I’d tell my colleagues about how I felt like I was walking around in someone else’s body because it truly did feel like that, so when I found out that I was pregnant again, I felt a lot better in myself.
The first time round, my body had changed to carry a baby, and once everything started to expand; my boobs, my belly, my hips and thighs, it just felt right to look that way again. I’d happily walk around naked or in my pants – the line on my stomach surrounded my belly button, which had popped out very early on and my hips were even wider than before but it felt right because I had a reason again, my body felt like it returned to its purpose, 8 years later.
I often look at myself in awe and think about how amazing it is that we’re able to grow tiny humans. I stroke my bump to get a reaction from him and watch how his little hands, elbows, knees, feet and bum jut out and run under my skin.
I like the way I can see my shiny stretch marks around my belly button, the endless amount of veins popping up all across my chest and stomach to pump as much as 50% more blood around my body to accommodate my baby. It’s incredible. My boobs are bigger, fuller, heavier, but I like them. I have no waist but that’s fine. I’m excited to wear jeans again but I’m also going to miss this bump. With just two weeks to go, I’m already sad that it’s nearly over because I’ve loved it. I’ve loved it all. The sickness, the tiredness, the struggle through the heat, the waddling, the tossing and turning through the night.
Yes, the media have a lot to answer for because like many people, I have a specific way that I expect my body to look and now that it doesn’t look like that anymore. It feels foreign and wrong, when it isn’t – I am so aware of that. If you don’t bounce back within a week of pushing your baby out, then you’re gross.
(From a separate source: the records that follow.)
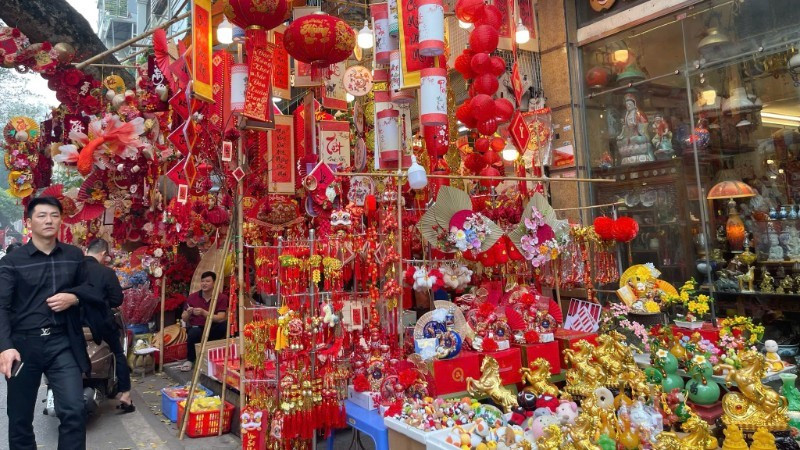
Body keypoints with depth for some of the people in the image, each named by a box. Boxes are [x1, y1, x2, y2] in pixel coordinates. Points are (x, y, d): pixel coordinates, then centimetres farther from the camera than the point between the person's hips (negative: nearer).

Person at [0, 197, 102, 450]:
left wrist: (74, 297, -9)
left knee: (74, 411, -5)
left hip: (62, 343, 1)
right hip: (23, 344, -1)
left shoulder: (74, 256, 7)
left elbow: (93, 291, 14)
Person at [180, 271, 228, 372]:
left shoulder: (222, 297, -9)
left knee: (226, 325, -31)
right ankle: (190, 360, -6)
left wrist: (203, 312, -33)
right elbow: (184, 319, 1)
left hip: (213, 330, -1)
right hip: (196, 328, 1)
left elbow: (220, 318, -20)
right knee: (193, 333, -35)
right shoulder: (192, 297, -3)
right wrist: (188, 313, -22)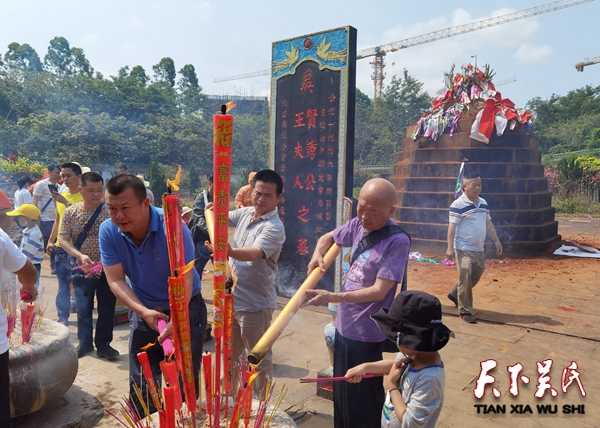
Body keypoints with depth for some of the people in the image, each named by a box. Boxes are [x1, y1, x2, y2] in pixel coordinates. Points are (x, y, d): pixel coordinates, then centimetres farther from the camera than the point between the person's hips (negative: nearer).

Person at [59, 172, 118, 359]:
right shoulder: (71, 212, -2)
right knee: (83, 309, 5)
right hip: (83, 269, 1)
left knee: (106, 309, 7)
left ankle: (103, 344, 23)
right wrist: (80, 255, -16)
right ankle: (85, 343, 23)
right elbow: (63, 239, -1)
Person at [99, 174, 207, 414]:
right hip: (144, 311, 4)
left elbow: (184, 280, -28)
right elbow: (115, 281, -13)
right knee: (141, 385, 15)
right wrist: (143, 312, -26)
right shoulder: (108, 231, -15)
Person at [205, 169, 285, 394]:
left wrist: (230, 252, -57)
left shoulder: (274, 228, -21)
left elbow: (254, 253, -38)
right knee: (230, 353, 24)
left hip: (255, 303, -8)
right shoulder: (245, 212, 3)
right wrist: (213, 210, -5)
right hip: (232, 297, 8)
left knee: (259, 358, 9)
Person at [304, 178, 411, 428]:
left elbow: (379, 291, -23)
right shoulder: (358, 225, 0)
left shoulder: (397, 241, -21)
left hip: (366, 334, -7)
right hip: (344, 326, 7)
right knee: (342, 396, 23)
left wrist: (332, 297, -29)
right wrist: (318, 255, -5)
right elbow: (328, 238, 17)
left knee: (363, 403, 9)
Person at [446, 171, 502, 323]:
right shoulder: (458, 205, -14)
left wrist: (496, 241, 15)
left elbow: (489, 224, 18)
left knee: (475, 277, 18)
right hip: (464, 249, -8)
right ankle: (465, 311, 5)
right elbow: (452, 227, -17)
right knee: (465, 279, -6)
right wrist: (450, 248, -22)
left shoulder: (483, 203, 9)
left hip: (479, 249, 8)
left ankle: (454, 294, 38)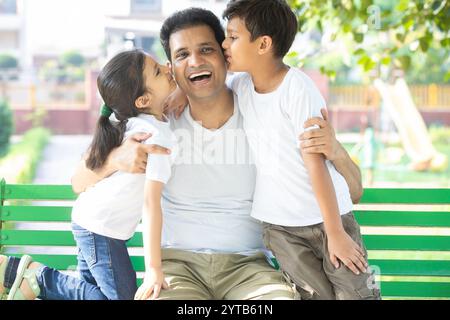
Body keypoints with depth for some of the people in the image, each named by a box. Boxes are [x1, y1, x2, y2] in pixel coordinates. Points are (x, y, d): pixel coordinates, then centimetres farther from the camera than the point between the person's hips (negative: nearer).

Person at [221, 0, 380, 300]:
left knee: (355, 292, -1)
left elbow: (315, 163, -18)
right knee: (318, 294, 3)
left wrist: (335, 232, -16)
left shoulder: (297, 88, -17)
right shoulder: (240, 85, 0)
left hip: (327, 213, -4)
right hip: (279, 225, 4)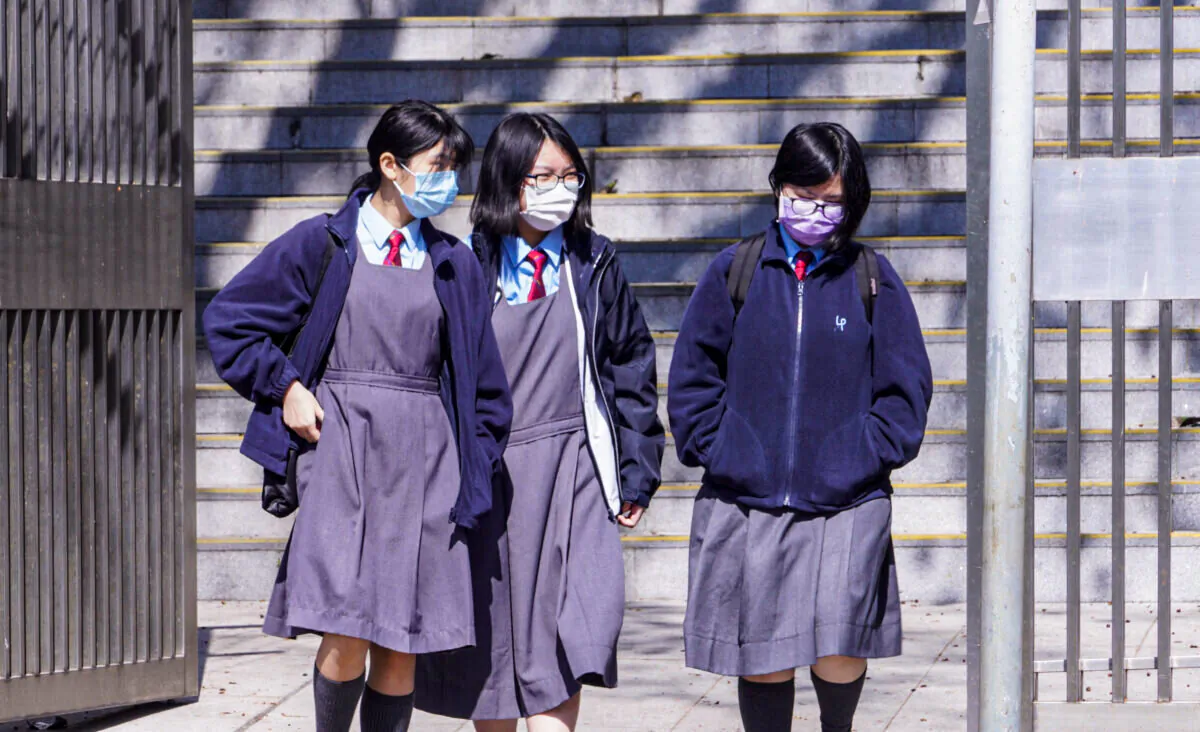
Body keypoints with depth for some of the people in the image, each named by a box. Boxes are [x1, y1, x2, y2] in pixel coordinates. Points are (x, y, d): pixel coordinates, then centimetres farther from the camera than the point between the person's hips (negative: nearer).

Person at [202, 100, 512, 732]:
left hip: (424, 462, 3)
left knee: (401, 648, 2)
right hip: (341, 448, -3)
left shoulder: (454, 264, 12)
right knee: (346, 638, -13)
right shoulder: (324, 243, 4)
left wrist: (475, 469, 9)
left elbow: (480, 378, 16)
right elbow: (228, 319, 8)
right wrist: (285, 388, 0)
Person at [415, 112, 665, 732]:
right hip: (487, 474, 0)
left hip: (573, 473, 0)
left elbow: (631, 368, 9)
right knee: (490, 640, 7)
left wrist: (636, 473, 3)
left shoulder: (595, 264, 6)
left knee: (563, 644, -11)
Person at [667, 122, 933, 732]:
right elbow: (692, 378, 10)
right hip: (744, 505, 1)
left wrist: (866, 458, -3)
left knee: (839, 657, -9)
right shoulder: (734, 273, 7)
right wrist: (717, 451, -2)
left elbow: (906, 387, 8)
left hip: (847, 507, -1)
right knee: (763, 661, 2)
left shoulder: (872, 280, 6)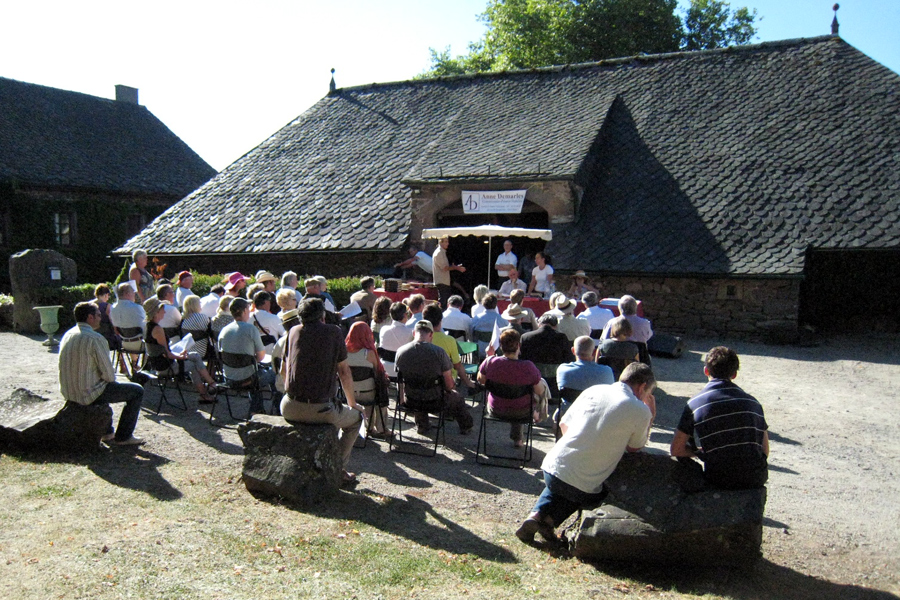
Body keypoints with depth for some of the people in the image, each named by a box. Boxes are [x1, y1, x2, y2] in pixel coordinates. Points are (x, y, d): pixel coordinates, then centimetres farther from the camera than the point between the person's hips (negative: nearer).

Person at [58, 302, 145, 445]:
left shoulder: (67, 335, 6)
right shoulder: (94, 338, -21)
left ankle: (107, 432, 38)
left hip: (68, 392, 9)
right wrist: (112, 379, 6)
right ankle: (122, 437, 10)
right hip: (89, 394, -9)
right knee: (137, 391, 4)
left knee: (107, 386, 38)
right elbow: (108, 373, -18)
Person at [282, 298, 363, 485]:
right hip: (321, 410, -4)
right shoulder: (334, 332, 0)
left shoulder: (294, 332, 10)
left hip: (290, 409, 4)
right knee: (356, 417, 24)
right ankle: (339, 470, 18)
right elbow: (344, 372, 4)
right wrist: (352, 403, 17)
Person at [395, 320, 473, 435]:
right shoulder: (438, 352, -21)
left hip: (410, 400, 3)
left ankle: (421, 425, 55)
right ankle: (465, 426, 51)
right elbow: (449, 385, -15)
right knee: (455, 397, 30)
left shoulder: (400, 352, -12)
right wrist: (452, 386, 9)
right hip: (434, 400, -3)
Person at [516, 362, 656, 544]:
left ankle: (537, 514, 9)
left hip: (552, 467, 4)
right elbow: (634, 447, 10)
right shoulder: (640, 411, -6)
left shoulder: (592, 391, 7)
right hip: (585, 488, -4)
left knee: (557, 486, 38)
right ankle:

“why does her stomach look like that?”
“is there still a baby in there?”
“that is disgusting, she should cover that up.”
And you know what? I’ve enjoyed showing it off and documenting it all too. It’s not everyone’s cup of tea and I sure as hell don’t expect everyone to find it relatable but I feel empowered by what my body is doing – Millie felt empowered by what her body had done a mere 12 weeks prior to posting that photo.
The thing about the internet is that you’re never going to know what people are going through, especially mentally.
Allow mothers the chance to miss their old bodies and, especially, embrace their new ones – whatever size they may be, whether their body parts have changed. No battle is the same. It’s such a hard hill to climb when you’re spinning new plates that you’ve never even had to consider before.